Hello HA community!
I have been lurking here for a bit as I plan my first foray into the Home Automation world.
I have build by ITX server (can supply specs if anyone is interested) and began my install (Ubuntu Server 2 days ago… and they just released 18.04.2 today… might as well practice and do it again .
Anyway, my question was actually directed toward network and security.
I currently have 2 VLAN’s on my network (will probably add #3 for Guest soon too). #1 is for my internet devices (phone’s laptop’s etc.) #2 is for security camera’s (no internet for you!)
I was planning to put all the IoT devices on #2 and block all internet access. #1 can reach #2 (so I can modify settings, etc). #2 cannot reach #1 or the internet
(this is if I have it setup correctly…).
So - my question is, what is the generally accepted best practice for HA server?
VLAN with internet access (#1) or VLAN without internet access (#2).
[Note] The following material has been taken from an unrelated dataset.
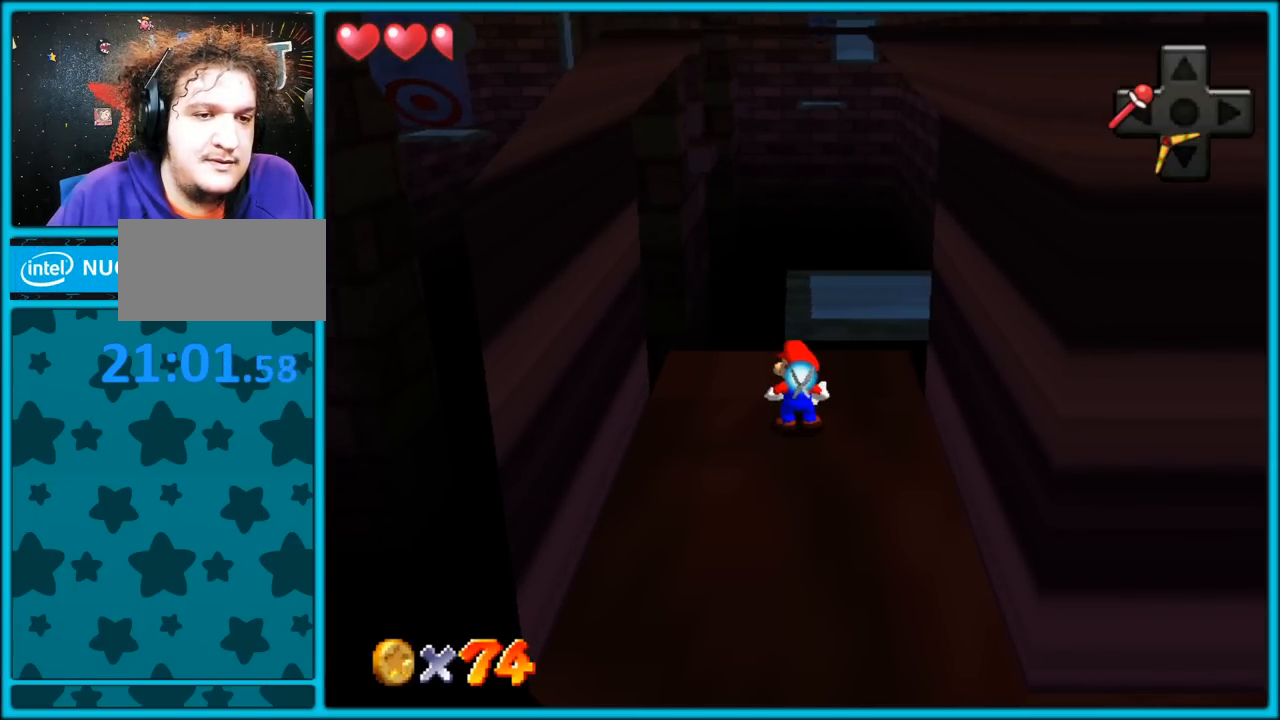
{"dt_ms": 500, "buttons": [], "left_stick": "center", "button_events": []}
If I put HA on #1, it will have internet access for updates, MyQ (until I can find a local solution), etc. It would be able to reach IoT devices on #2, but I was not sure if messages (directly, or MQTT) from devices on #2 would be able to be posted correctly if HA is on #1.
Inversely, if HA is on #2, IoT devices should be fine, but I would need to open #2 to the internet at least a little for server updates, integrations, etc. I do use MAC address’ to block camera’s etc. in firewall, so this might be fine - but I am not very experienced so not sure what is best practice.
Or am I WAY overthinking this, and just put all of them on #1 to simplify the installation?
Let me know your thoughts - sorry for the long post!
If you want to update, HA needs internet access. If you want to use ANY cloud based components, HA will need internet access.
This depends entirely on your firewall rules. YOU decide where the messages pass.
Why not just allow your HA server access to the internet and still block all other outbound traffic? You seem to be making this black or white, when gray exists.
That is what my last thought was about over complicating it.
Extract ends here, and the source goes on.